Αlthough not often discussed in the English-speaking world, Tasos Leivaditis is one of the greats amongst the postwar generation of Greek writers.

Tasos Leivaditis2

He was born in Athens in 1922. In 1940 he enrolled in the Law School of the University of Athens, but at the onset of the German occupation of Greece, in 1941, he abandoned his studies and joined the Resistance and the National Liberation Front’s youth organization EPON. After the liberation, in 1944, he continued to be politically active in the Left, which led to his exile from 1945 to 1951. He first appeared to the Greek public in 1946, through the columns of the magazine Elefthera Grammata. In 1947 he coordinated the release of the literary magazine Themelio. The years 1948-1952 he was exiled in Moudros, Saint Stratis, Makronisos along with all leftist artists and thinkers, Yannis Ritsos, Aris Alexandrou, Manos Katrakis, and many others. In 1952 he published his first book of poetry, Battle at the Edge of the Night, which consists of one long account of the anguish experienced by a soldier plunged in the depths of a night battle.

His literary output is usually divided into three periods. In his first period (1952–1956), Leivaditis develops a ‘poetry of the battlefield’ informed by his commitment to the Leftist struggle during WWII and after. In the tradition of social realism, he evokes the horrors of war but also retains an optimism regarding the future. As we move towards the end of this period his poetic lens moves beyond this specific socio-economic and political reality and fictional elements are introduced as well with a simultaneous concealment of the time and place where his long narrative poems take place, allowing for his work to become somewhat more universal.

Kantata (1960)

Plans we abandoned, decisions we feared to take
What others expected, we gave them.
We should have known there was danger in that.
As well as in what those others demanded
Though we knew they were petty, we were as well.
People we met just one night, but their stares
forever defined our lives.
Words we thought of saying, but when the moment came
Surrendered to fearful silence time upon time.
They were found at the moment of climbing the stairs,
Or in a dark-laden room, as we reached for the light.
Alone in a moon-painted room or surrounded by crowds and the light.
Where can you go then?

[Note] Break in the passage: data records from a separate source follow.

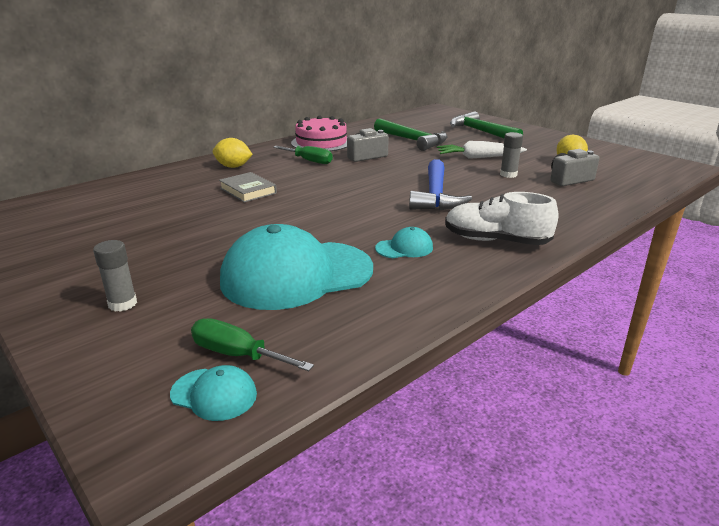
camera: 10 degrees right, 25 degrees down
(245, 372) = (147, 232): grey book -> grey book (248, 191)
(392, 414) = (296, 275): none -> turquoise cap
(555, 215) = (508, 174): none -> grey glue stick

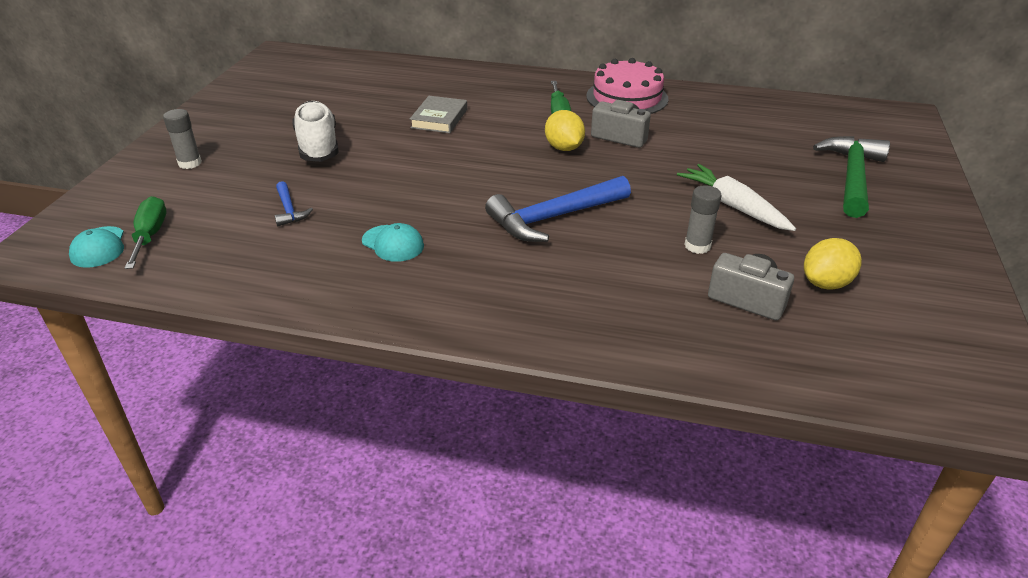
camera: 55 degrees right, 10 degrees up
(233, 167) = (489, 87): yellow lemon -> yellow lemon (564, 148)
(296, 275) = (289, 210): turquoise cap -> blue hammer
(413, 140) = (726, 144): green hammer -> none
(495, 241) = (466, 293): white shoe -> white shoe (318, 146)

Where can you hide? What did you do
with your unforgotten life?

[Translated by Björn Thegeby] 

In his second period (1957–66), after the defeat of the Left in the civil war, existentialist concerns begin to surface and his work takes on a bleaker, more introspective tone. The poet is disenchanted, thus moving from the ‘ideal’ other/comrade to the actual one (with his compromises, his minor or major self-interests, his betrayals), as well as from the social mission from the social mission (of communism/ of revolution and poetry) to the quest of a personal identity. His book Women with Equine Eyes, 1958, was a landmark in his literary career and his turn into the introverted and existential poetry of his middle life.

Tasos Leivaditis BOOKS 1

The third period is considered a ‘period of introversion’ (1972-1988), during which he moves from realism, filtrated at this point through the lens of the previous existential period, to the reconstruction of reality through the use of his own, personal symbols, and from autobiography to the formulation of a poetic persona and reality, where times and places are interweaved in order to create a highly evocative atmosphere.

In the words of poet Vagia Kalfa, “throughout this course, Leivaditis moves from the idea that  the poet should be socially and politically active, and from a poetry as a personal and historical document/testimony to the idea that poetry constitutes a reflection on experience, the meaning of existence and the content of personal freedom, the limits of memory and language (second period) and then to the idea that poetry is a personal transcendence/ reconstruction of reality through dreams, memory, fantasy and the unobstructed diffusion of the one to the other against the imperatives of common sense (third period)”.

Time

Then he spoke about some key.

‘How incomprehensible it is to live,’ he said.
In an adjoining room a beautiful woman was engrossed in the
mirror.
Finally he talked about a seashore, an enigma and a sick
sleeping child.
‘And then what happened?’ I asked.
I didn’t notice that thirty years had already gone by.

[Translated by N.N. Trakakis]

The Blind Man with the Lamp, originally published in Greek in 1983, is the first English translation of a complete collection of poetry by Leivaditis. A pioneering book of prose-poems, Leivaditis here gives powerful voice to a post-war generation divested of ideologies and illusions, imbued with the pain of loss and mourning. As Andy Jackson eloquently put it in his review, although “these poems read as merciless confrontations with the real”, “they are essentially elegies for existence”. From the onset, then, one is expecting a collection of poems about the never-ending search for whatever it is that makes us human, a poignant theme as much as it is diachronic.

Leivaditis’ lyrics were set to music by Mikis Theodorakis and Manos Loizos. In 1986 he published his book Violets for a Season which is considered his swan song. He died in Athens on October 30, 1988. After his death, his handwritten anecdotal poems were published under the title Autumn Manuscripts.